Start of Entries shown
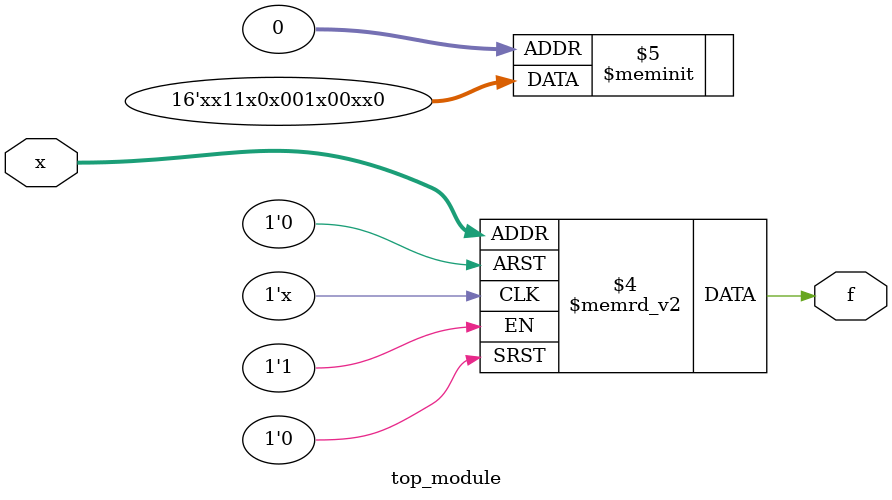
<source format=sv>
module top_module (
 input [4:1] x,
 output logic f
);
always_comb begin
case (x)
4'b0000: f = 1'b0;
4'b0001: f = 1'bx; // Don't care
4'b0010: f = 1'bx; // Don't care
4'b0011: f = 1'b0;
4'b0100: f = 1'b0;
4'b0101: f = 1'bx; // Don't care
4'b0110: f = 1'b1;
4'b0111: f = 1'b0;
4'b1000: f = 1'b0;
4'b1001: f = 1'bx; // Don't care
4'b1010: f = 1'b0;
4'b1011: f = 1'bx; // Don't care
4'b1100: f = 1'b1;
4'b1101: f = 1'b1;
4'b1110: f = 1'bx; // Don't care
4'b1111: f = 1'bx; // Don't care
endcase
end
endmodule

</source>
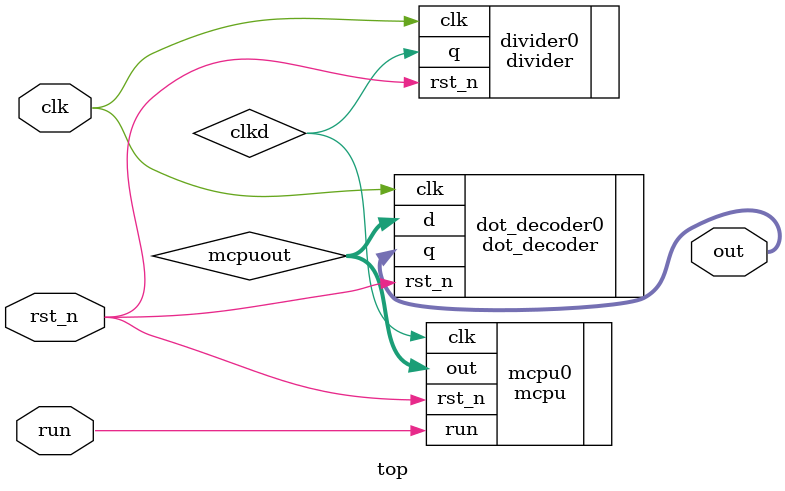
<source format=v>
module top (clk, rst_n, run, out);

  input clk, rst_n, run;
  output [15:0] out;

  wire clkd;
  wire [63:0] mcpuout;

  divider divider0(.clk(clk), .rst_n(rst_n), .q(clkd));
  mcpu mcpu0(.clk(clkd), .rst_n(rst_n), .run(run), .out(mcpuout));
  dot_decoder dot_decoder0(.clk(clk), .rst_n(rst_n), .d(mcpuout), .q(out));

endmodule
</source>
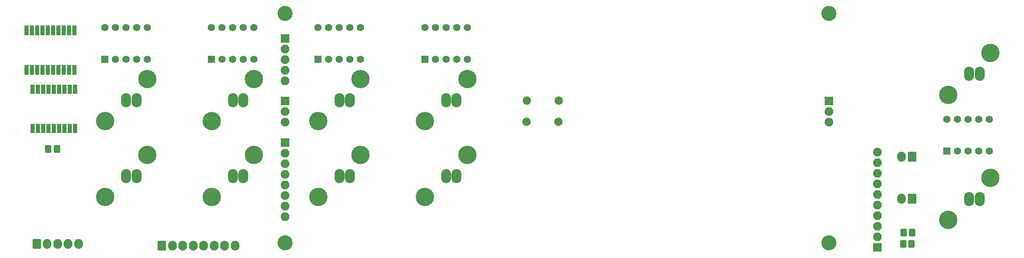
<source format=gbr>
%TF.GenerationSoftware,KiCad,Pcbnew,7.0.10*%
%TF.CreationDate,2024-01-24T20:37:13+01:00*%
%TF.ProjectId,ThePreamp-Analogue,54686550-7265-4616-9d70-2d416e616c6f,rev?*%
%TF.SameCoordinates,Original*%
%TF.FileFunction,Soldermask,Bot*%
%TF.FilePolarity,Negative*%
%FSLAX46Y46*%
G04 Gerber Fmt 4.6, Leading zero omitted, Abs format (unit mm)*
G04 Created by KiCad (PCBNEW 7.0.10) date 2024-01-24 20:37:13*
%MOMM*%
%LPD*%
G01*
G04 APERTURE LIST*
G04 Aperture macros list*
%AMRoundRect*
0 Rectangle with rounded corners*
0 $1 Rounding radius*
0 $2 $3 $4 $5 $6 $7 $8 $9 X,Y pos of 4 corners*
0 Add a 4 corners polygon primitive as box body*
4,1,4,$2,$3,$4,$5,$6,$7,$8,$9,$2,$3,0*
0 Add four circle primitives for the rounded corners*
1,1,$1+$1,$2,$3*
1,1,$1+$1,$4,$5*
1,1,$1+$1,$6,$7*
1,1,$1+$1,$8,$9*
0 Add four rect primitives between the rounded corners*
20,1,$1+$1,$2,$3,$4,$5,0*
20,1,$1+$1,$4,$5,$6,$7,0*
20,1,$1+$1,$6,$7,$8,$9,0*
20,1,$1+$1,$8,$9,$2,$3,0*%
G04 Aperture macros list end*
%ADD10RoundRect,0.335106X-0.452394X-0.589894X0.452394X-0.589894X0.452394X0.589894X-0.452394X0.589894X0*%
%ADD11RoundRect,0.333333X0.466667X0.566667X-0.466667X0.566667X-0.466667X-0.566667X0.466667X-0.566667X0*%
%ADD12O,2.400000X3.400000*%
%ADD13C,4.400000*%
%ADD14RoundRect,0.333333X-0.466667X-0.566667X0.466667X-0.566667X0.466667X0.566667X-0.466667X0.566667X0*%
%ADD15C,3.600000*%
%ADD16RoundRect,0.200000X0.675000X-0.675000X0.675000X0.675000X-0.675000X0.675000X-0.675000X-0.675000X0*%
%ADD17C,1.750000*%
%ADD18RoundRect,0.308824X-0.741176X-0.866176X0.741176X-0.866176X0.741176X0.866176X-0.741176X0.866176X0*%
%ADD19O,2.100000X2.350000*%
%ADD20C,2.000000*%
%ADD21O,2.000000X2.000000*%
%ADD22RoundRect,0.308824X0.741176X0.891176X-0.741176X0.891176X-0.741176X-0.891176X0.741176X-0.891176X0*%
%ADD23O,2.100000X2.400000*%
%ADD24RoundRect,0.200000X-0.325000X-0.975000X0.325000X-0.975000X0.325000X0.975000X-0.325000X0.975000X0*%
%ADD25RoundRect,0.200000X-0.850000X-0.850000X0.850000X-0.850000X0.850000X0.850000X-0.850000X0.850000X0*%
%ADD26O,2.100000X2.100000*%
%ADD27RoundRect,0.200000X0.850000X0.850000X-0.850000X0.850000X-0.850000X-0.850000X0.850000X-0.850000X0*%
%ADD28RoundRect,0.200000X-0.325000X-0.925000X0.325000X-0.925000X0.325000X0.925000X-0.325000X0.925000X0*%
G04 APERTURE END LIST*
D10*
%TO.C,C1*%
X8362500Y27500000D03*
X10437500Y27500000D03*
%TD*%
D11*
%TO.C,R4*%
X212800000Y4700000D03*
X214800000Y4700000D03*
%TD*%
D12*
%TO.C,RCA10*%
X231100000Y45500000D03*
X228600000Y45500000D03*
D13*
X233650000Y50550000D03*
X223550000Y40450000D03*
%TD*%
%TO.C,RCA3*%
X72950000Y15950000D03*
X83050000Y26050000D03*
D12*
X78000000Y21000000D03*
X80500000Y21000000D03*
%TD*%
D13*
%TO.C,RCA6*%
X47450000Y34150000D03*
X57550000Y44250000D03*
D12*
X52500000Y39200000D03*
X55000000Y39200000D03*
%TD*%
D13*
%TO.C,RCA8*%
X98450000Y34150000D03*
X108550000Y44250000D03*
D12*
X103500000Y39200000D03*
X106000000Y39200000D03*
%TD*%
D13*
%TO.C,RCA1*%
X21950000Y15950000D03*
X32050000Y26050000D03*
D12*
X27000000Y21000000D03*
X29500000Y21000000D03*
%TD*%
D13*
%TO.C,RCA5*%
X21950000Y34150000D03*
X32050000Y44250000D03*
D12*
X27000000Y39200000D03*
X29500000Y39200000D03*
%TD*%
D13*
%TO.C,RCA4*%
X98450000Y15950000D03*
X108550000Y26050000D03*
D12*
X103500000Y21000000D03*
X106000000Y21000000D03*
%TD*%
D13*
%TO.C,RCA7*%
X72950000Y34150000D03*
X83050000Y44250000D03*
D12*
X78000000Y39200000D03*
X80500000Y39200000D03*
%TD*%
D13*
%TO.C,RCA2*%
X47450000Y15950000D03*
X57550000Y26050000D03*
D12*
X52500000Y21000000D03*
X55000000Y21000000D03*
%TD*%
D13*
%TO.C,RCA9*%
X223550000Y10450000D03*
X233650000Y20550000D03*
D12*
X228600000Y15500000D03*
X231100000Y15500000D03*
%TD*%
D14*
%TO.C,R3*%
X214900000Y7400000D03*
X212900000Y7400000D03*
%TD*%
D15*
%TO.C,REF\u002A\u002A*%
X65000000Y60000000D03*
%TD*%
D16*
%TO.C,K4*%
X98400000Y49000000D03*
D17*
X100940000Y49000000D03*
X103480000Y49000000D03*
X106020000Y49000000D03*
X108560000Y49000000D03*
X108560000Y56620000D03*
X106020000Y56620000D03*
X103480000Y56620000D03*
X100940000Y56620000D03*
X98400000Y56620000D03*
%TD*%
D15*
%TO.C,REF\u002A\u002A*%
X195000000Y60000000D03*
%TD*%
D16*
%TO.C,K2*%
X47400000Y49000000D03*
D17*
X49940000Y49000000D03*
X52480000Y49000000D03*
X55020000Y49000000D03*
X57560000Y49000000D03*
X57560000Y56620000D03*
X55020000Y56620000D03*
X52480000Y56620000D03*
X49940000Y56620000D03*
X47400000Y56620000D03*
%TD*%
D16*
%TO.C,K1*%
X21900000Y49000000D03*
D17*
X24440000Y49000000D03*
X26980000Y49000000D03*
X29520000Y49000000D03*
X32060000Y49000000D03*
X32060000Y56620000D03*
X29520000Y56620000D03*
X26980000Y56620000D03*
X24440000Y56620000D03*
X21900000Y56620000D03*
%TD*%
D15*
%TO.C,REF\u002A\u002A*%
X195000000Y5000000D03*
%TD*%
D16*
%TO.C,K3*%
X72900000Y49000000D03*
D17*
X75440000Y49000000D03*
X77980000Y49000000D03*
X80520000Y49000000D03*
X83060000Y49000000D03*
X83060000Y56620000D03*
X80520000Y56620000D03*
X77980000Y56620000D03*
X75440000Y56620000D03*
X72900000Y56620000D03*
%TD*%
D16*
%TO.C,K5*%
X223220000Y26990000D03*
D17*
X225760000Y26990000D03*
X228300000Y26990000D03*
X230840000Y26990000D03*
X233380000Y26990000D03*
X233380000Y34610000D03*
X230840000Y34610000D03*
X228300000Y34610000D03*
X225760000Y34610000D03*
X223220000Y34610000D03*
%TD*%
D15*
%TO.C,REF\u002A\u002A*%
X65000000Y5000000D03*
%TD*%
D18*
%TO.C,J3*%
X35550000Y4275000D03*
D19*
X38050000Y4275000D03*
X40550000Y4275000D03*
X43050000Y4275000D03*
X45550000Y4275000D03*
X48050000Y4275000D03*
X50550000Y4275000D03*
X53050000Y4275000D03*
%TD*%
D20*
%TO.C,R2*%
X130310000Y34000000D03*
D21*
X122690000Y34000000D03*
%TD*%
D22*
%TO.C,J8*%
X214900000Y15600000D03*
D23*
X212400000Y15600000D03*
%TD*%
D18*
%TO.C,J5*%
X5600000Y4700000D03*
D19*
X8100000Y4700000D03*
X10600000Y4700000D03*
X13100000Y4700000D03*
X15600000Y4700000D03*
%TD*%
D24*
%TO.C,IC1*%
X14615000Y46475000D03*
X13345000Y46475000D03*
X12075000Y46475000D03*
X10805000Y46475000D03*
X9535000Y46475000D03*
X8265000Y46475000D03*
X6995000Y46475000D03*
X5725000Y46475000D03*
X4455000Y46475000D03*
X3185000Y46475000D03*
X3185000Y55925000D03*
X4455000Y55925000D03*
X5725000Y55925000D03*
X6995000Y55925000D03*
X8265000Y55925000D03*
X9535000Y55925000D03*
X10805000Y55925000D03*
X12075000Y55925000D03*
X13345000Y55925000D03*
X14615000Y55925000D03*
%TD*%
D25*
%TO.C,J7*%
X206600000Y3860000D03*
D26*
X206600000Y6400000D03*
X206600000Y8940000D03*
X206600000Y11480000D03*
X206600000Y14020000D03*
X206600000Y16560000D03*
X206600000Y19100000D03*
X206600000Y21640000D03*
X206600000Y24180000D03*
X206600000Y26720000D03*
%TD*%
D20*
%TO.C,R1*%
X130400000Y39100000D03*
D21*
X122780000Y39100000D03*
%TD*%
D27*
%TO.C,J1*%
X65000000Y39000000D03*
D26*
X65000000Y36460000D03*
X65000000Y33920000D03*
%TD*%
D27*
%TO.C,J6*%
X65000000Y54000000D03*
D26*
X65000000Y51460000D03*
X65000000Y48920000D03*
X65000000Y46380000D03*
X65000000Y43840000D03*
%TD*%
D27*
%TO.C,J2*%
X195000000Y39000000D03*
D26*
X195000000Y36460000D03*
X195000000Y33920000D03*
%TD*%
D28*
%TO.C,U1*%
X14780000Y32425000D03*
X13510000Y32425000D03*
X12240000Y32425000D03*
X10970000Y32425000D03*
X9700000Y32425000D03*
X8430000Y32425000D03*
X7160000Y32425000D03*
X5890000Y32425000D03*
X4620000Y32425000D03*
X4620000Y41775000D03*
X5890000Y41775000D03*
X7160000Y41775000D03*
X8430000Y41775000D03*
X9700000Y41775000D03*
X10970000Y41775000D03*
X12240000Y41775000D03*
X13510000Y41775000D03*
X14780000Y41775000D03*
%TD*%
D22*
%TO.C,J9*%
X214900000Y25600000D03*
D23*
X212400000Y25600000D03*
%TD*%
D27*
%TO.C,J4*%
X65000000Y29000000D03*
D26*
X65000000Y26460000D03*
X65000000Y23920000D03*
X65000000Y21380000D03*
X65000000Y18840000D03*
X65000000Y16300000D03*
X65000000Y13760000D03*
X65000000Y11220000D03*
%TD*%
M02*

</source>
End of Entries shown
> Exercise prompt:
Word for word, please return the lines from the one containing "X122780000Y39100000D03*" through the end of the listing, both ends included, and nothing else.

> Problem solution:
X122780000Y39100000D03*
%TD*%
D27*
%TO.C,J1*%
X65000000Y39000000D03*
D26*
X65000000Y36460000D03*
X65000000Y33920000D03*
%TD*%
D27*
%TO.C,J6*%
X65000000Y54000000D03*
D26*
X65000000Y51460000D03*
X65000000Y48920000D03*
X65000000Y46380000D03*
X65000000Y43840000D03*
%TD*%
D27*
%TO.C,J2*%
X195000000Y39000000D03*
D26*
X195000000Y36460000D03*
X195000000Y33920000D03*
%TD*%
D28*
%TO.C,U1*%
X14780000Y32425000D03*
X13510000Y32425000D03*
X12240000Y32425000D03*
X10970000Y32425000D03*
X9700000Y32425000D03*
X8430000Y32425000D03*
X7160000Y32425000D03*
X5890000Y32425000D03*
X4620000Y32425000D03*
X4620000Y41775000D03*
X5890000Y41775000D03*
X7160000Y41775000D03*
X8430000Y41775000D03*
X9700000Y41775000D03*
X10970000Y41775000D03*
X12240000Y41775000D03*
X13510000Y41775000D03*
X14780000Y41775000D03*
%TD*%
D22*
%TO.C,J9*%
X214900000Y25600000D03*
D23*
X212400000Y25600000D03*
%TD*%
D27*
%TO.C,J4*%
X65000000Y29000000D03*
D26*
X65000000Y26460000D03*
X65000000Y23920000D03*
X65000000Y21380000D03*
X65000000Y18840000D03*
X65000000Y16300000D03*
X65000000Y13760000D03*
X65000000Y11220000D03*
%TD*%
M02*

</source>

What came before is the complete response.